5. They may reduce inflammation
Many cultures have long looked to various plants for medicinal purposes, and it might be time to bring the practice back to the 21st century. Everything from garlic to ginger has been used to cure some sort of ailment. With chiles, the aim is usually to diminish pain. And the idea may not be that far fetched. Healthline says the capsaicin in spicy chiles can help battle inflammation, which is responsible for the uncomfortable swelling many associate with arthritis. And according to Today, it can be just as beneficial for people with other autoimmune diseases or asthma.
6. Potential to ward off cancer
Though heart disease still holds the top spot as the most deadly disease in the U.S., cancer isn’t far behind. The American Cancer Society reports 600,920 people are expected to die of cancer this year. Unlike most ailments, this one is a lot more varied as it can strike just about any part of your body. Many seek out foods that have been shown to reduce their risk, but chiles are an especially smart choice. The spicy eats have been linked to lowering the chances of winding up with certain types of cancer, including colon cancer.
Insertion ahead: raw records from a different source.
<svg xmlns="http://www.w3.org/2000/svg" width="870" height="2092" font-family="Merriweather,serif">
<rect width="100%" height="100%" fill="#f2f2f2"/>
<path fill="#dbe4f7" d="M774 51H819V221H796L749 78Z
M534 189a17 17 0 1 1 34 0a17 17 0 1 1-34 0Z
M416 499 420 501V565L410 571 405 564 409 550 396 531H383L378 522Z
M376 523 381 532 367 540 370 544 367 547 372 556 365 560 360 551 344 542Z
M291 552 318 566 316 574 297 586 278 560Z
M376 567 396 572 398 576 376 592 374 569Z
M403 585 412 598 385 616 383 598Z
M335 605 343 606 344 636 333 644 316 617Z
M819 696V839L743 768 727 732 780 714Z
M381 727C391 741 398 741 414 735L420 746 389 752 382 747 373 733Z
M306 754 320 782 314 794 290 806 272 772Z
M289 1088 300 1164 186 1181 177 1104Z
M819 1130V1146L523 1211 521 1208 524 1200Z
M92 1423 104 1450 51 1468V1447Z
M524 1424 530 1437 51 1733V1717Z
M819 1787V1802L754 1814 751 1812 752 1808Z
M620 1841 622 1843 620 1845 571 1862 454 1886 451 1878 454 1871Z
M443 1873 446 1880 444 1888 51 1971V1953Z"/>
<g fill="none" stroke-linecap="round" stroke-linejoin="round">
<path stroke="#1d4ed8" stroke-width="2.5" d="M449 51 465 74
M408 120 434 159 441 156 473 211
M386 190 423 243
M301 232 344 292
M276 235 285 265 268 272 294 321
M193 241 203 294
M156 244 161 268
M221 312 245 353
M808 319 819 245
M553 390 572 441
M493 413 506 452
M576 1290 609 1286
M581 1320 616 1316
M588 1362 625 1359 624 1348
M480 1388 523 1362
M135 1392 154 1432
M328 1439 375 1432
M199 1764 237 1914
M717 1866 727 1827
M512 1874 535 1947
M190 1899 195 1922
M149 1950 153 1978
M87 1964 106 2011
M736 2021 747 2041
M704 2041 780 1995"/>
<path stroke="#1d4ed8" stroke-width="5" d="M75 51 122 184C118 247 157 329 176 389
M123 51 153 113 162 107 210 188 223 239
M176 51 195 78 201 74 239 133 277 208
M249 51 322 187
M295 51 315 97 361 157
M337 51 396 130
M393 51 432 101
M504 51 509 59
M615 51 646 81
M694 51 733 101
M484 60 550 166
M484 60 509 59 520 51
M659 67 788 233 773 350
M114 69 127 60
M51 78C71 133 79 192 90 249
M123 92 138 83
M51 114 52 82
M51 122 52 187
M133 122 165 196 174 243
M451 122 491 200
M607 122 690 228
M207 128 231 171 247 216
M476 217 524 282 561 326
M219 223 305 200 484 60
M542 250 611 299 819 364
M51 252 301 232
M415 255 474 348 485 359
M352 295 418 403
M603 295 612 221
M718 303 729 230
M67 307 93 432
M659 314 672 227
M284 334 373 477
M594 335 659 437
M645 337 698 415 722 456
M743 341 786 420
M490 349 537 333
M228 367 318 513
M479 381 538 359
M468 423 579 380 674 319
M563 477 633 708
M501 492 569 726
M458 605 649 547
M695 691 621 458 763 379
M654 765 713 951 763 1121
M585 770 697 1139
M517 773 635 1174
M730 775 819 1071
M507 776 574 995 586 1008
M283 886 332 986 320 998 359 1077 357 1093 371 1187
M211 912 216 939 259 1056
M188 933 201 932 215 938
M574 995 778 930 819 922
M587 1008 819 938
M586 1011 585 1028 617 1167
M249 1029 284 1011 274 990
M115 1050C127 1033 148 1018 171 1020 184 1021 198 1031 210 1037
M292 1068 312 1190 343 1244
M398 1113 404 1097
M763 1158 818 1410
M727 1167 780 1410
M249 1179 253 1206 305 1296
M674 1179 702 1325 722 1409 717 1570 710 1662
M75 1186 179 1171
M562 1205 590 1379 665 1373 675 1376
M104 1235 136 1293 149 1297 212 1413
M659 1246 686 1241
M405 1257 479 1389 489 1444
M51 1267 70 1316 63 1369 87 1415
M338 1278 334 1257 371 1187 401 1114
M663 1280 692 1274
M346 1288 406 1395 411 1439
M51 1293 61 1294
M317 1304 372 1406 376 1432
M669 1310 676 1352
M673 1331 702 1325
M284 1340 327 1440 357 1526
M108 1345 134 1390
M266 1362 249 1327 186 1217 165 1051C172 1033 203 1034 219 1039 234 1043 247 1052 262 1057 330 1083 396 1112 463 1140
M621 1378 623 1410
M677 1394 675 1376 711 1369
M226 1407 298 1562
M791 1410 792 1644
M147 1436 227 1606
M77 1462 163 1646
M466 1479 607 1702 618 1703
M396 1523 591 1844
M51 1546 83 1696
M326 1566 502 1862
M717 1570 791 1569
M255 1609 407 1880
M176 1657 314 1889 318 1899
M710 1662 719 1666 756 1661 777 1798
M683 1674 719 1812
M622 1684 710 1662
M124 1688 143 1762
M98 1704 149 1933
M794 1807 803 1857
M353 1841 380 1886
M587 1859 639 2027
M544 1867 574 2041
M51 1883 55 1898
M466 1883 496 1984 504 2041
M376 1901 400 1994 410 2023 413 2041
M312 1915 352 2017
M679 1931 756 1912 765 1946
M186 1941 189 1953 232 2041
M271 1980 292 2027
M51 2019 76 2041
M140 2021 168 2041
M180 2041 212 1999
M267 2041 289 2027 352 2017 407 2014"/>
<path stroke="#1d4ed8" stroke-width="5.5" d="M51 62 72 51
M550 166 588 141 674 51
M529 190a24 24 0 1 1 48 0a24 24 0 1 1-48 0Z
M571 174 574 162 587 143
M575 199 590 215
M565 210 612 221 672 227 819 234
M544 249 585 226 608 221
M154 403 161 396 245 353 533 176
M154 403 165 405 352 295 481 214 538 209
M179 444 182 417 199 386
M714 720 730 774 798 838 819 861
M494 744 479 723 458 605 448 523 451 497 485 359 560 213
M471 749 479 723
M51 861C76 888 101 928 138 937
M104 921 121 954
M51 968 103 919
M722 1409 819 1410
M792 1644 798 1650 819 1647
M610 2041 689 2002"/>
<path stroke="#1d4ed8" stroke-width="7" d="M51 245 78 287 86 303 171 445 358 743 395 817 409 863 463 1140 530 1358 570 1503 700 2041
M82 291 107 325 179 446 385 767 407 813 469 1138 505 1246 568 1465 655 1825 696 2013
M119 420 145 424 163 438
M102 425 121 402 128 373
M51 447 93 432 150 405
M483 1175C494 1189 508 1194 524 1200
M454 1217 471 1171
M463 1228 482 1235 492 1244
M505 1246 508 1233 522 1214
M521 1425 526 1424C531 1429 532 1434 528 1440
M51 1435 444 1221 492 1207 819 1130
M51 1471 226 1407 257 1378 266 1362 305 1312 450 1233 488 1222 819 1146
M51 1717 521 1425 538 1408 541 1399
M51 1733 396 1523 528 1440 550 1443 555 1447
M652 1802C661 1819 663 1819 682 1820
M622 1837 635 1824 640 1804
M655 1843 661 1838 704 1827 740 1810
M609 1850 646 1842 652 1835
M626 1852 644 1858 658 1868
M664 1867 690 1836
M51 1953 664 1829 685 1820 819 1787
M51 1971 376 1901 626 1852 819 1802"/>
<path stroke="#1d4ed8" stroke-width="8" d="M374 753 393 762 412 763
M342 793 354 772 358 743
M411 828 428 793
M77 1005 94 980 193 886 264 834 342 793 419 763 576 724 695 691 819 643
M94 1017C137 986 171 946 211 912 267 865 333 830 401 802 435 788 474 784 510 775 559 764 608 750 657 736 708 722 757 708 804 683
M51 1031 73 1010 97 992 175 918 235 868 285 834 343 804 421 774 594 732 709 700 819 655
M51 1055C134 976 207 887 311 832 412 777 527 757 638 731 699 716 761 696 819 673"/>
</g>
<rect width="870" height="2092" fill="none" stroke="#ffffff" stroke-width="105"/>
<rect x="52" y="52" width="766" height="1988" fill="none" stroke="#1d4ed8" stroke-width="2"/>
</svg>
Just be aware, this research has yet to be tested on humans. There’s still a lot of research to be done, but it’s certainly encouraging.
7. They boost longevity
The fountain of youth may be out of reach, but the fountain of longevity could be just around the corner. Many have adopted a Mediterranean diet high in legumes and fish in the hopes of adding years to their lives, and new research is showing spicy eats might play an equally important role. Research published in PLOS ONE found folks who regularly consume fiery foods experience a reduced risk of death. So, load your morning eggs with all the hot sauce you want because you may live longer for it.